French AI company Mistral introduced Pixtral-12B, its first multimodal model capable of processing both images and text, at a conference in San Francisco. This open-source model builds on Mistral's text model NeMo-12B, launched earlier this year.
With 12 billion parameters and a size of about 24 GB, Pixtral-12B can answer questions about multiple images provided as URLs or Base64-encoded. Its vision encoder supports image resolutions up to 1,024 x 1,024 pixels.
Benchmark performance
Mistral claims Pixtral-12B outperforms other open-source vision models like Phi 3, Qwen2 VL, and LLaVA in some multimodal capabilities. However, larger closed multimodal models such as Claude 3.5 Sonnet or GPT-4 still show superior image comprehension.
In certain tests, Pixtral-12B shows significant improvements over similar models. For important text comprehension benchmarks like MMLU and HumanEval, it trails slightly behind Anthropic's smallest model, Claude 3 Haiku. Smaller but vision-only models like Qwen2-VL 7B and Phi 3.5 Vision also surpass Pixtral-12B in some vision benchmarks.
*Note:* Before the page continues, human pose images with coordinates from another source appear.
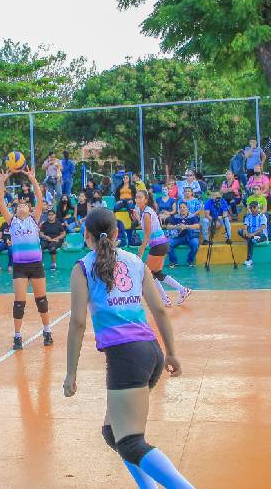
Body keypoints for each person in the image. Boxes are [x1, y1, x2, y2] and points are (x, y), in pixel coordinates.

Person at [63, 207, 191, 489]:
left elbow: (78, 323)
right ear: (116, 233)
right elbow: (159, 309)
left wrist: (71, 372)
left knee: (131, 442)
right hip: (151, 353)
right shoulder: (135, 262)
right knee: (113, 433)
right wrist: (171, 353)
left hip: (126, 357)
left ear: (86, 236)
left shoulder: (82, 268)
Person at [0, 168, 51, 349]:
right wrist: (2, 182)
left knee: (41, 300)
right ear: (15, 210)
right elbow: (0, 202)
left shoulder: (34, 220)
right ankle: (17, 336)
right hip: (20, 266)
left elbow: (39, 198)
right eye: (19, 205)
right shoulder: (12, 221)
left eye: (25, 205)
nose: (21, 205)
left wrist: (33, 179)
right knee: (19, 303)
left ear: (29, 210)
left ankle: (47, 331)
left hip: (36, 265)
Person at [133, 190, 191, 307]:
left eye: (140, 197)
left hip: (158, 245)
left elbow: (147, 234)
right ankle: (180, 291)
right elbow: (147, 229)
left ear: (146, 200)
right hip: (162, 244)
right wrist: (138, 218)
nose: (137, 200)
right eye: (136, 198)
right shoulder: (147, 212)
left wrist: (141, 251)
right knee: (157, 274)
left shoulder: (147, 213)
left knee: (148, 274)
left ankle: (167, 298)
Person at [166, 203, 201, 269]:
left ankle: (190, 261)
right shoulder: (175, 217)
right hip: (178, 238)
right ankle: (173, 261)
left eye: (184, 207)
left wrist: (186, 226)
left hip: (190, 237)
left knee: (195, 243)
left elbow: (197, 226)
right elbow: (168, 226)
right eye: (181, 207)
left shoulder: (192, 216)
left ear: (188, 208)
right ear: (179, 209)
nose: (182, 209)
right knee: (168, 244)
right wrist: (177, 226)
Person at [239, 201, 268, 267]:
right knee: (240, 231)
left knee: (251, 240)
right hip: (251, 235)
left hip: (261, 235)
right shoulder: (248, 216)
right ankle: (252, 239)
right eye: (251, 207)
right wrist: (245, 231)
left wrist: (252, 234)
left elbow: (262, 228)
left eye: (254, 207)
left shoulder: (262, 216)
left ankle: (249, 259)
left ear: (258, 208)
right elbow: (245, 225)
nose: (252, 209)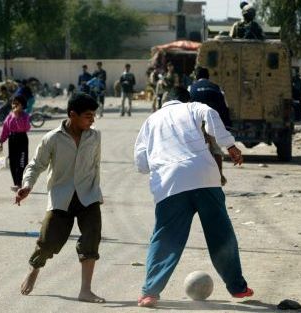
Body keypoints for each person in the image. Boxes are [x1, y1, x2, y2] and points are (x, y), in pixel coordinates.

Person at [134, 87, 253, 308]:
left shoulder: (150, 121)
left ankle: (150, 292)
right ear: (186, 99)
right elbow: (210, 114)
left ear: (166, 101)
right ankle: (237, 287)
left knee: (165, 238)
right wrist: (230, 145)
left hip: (169, 183)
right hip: (204, 177)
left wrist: (164, 160)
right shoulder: (193, 107)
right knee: (221, 233)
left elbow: (141, 162)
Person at [16, 93, 105, 303]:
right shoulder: (53, 138)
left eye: (94, 116)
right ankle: (34, 270)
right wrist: (27, 185)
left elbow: (96, 165)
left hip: (88, 196)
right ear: (72, 115)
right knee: (48, 243)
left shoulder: (95, 136)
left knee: (91, 240)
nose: (92, 120)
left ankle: (85, 290)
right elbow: (36, 164)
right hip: (61, 197)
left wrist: (97, 192)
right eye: (88, 116)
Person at [189, 67, 232, 185]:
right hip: (213, 122)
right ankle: (220, 176)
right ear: (208, 76)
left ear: (196, 77)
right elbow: (224, 107)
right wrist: (227, 125)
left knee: (194, 149)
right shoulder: (216, 88)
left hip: (197, 124)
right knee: (216, 149)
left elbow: (186, 108)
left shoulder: (191, 88)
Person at [0, 95, 31, 191]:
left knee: (21, 161)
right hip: (12, 139)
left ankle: (20, 183)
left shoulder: (25, 116)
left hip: (22, 138)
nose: (15, 105)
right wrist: (1, 142)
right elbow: (5, 129)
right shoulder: (9, 116)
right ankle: (16, 183)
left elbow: (26, 128)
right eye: (13, 103)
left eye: (17, 104)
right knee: (13, 162)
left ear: (22, 105)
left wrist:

Mistral reports that Pixtral-12B can perform optical character recognition (OCR), analyze diagrams and schemas, and process screenshots. The model also shows promise with satellite imagery. While not yet tested on video frames, its 128,000-token context window suggests potential in this area.
Availability and licensing
Mistral has released Pixtral-12B under an Apache 2.0 license for free use. The model is currently available on GitHub and Hugging Face. Sophia Yang, Head of Developer Relations at Mistral, announced that Pixtral-12B will soon be available for testing on Mistral's platforms Le Chat and La Plateforme.
The release follows Mistral's recent $600 million funding round, valuing the company at $6 billion. Microsoft holds a minority stake in Mistral, while Amazon and AWS have also formed partnerships with the company.
As with previous releases, Mistral quickly made Pixtral-12B publicly available. However, the company has not provided information about the training data or independent performance evaluations beyond their own benchmarks.